» Data section:
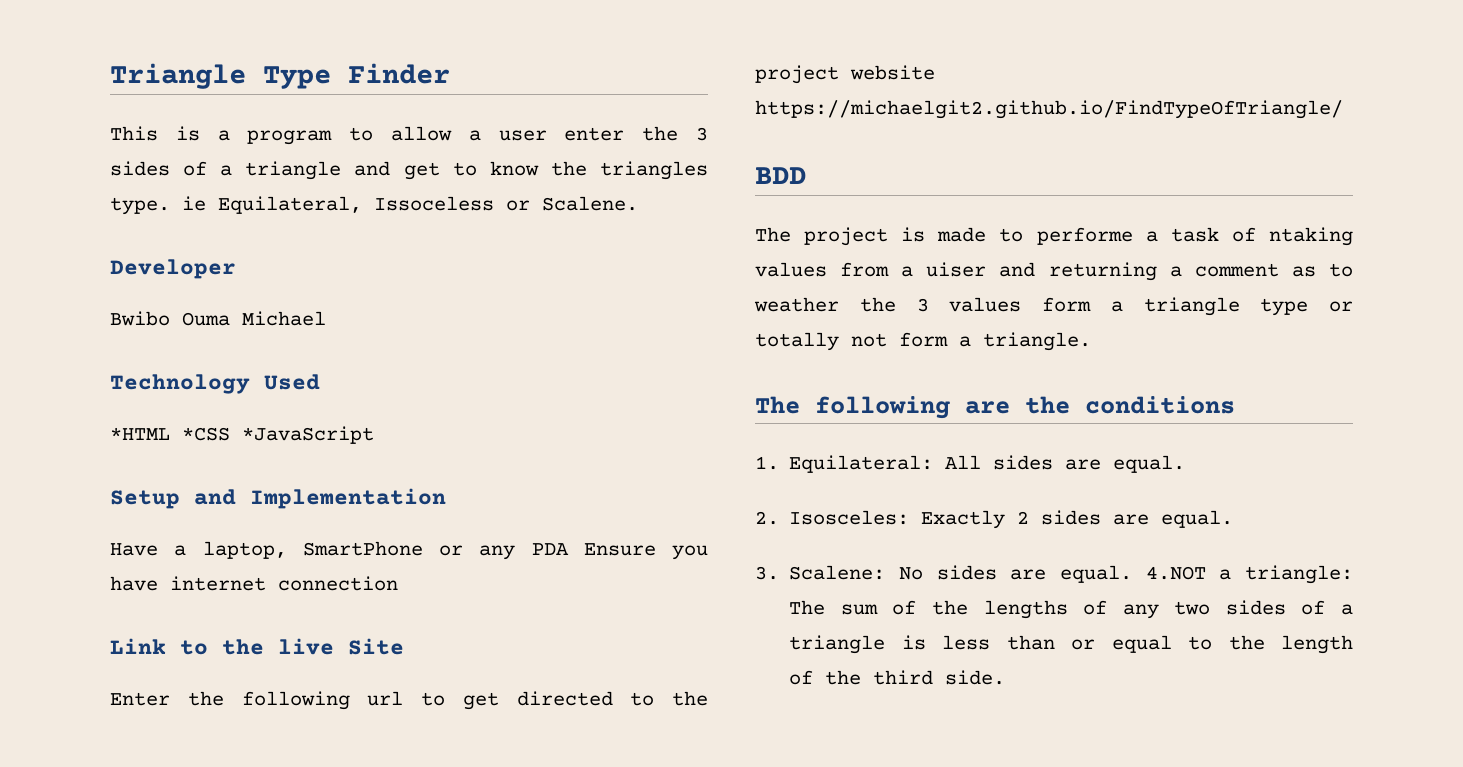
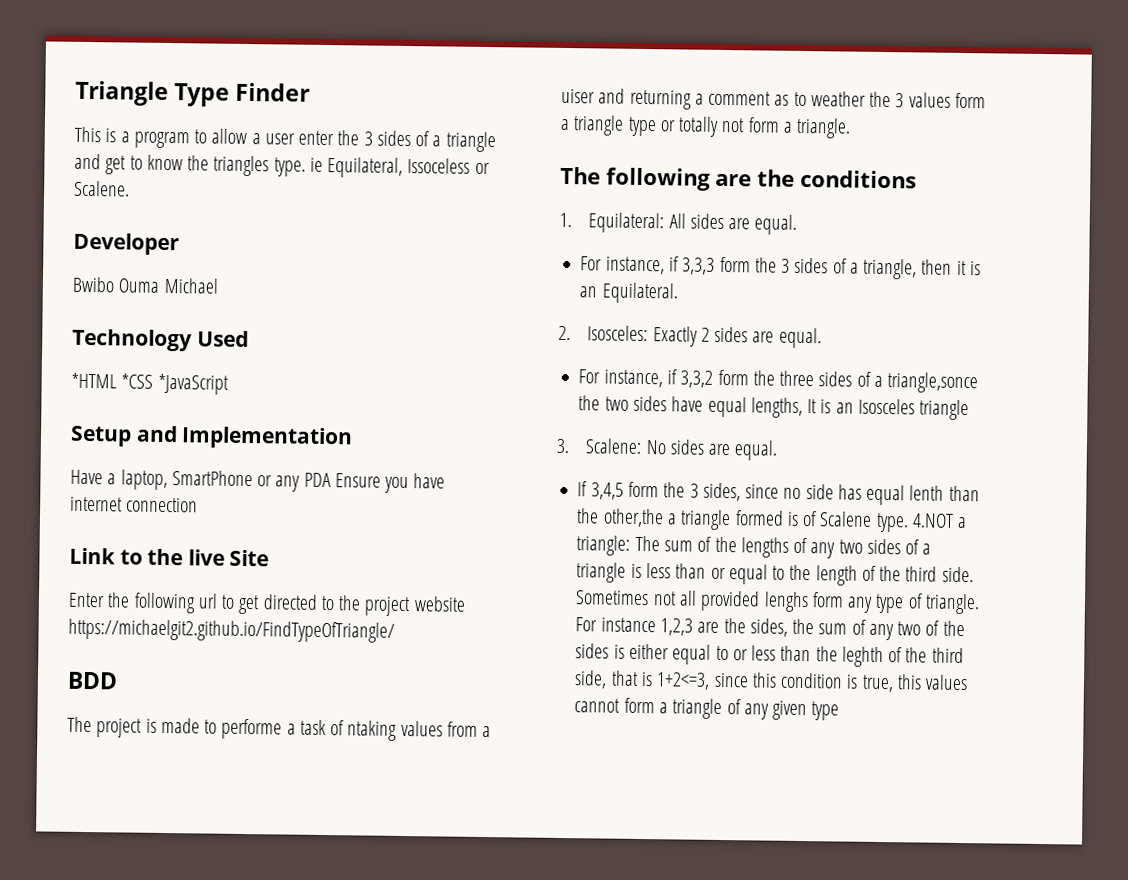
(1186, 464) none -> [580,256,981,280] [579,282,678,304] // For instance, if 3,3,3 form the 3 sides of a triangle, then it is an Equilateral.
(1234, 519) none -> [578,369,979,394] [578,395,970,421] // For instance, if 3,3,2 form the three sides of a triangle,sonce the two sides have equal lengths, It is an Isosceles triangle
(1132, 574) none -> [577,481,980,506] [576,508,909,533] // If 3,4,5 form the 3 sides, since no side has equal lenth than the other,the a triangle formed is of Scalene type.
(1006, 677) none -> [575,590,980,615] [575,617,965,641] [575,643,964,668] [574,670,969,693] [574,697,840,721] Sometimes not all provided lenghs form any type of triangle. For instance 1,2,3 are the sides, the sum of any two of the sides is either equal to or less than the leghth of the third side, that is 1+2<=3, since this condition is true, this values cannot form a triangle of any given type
==
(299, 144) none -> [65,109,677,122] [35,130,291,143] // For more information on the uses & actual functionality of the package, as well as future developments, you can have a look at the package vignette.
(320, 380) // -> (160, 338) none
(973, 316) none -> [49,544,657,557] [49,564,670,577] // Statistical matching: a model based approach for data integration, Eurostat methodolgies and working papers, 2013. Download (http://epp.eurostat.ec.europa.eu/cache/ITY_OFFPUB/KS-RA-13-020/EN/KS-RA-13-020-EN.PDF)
==
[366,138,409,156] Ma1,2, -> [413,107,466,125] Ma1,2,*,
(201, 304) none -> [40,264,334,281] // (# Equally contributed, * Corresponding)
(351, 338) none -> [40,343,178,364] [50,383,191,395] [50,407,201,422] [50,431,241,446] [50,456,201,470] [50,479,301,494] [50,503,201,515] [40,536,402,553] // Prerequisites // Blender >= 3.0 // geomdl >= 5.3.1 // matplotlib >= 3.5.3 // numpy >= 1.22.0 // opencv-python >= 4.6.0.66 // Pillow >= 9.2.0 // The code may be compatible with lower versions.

» Prompt: Using the listing above, copy exactly the line that contains "(1234, 519) none", the line that contains "(1006, 677) none", and each line that falls between them.

» Completed exercise:
(1234, 519) none -> [578,369,979,394] [578,395,970,421] // For instance, if 3,3,2 form the three sides of a triangle,sonce the two sides have equal lengths, It is an Isosceles triangle
(1132, 574) none -> [577,481,980,506] [576,508,909,533] // If 3,4,5 form the 3 sides, since no side has equal lenth than the other,the a triangle formed is of Scalene type.
(1006, 677) none -> [575,590,980,615] [575,617,965,641] [575,643,964,668] [574,670,969,693] [574,697,840,721] Sometimes not all provided lenghs form any type of triangle. For instance 1,2,3 are the sides, the sum of any two of the sides is either equal to or less than the leghth of the third side, that is 1+2<=3, since this condition is true, this values cannot form a triangle of any given type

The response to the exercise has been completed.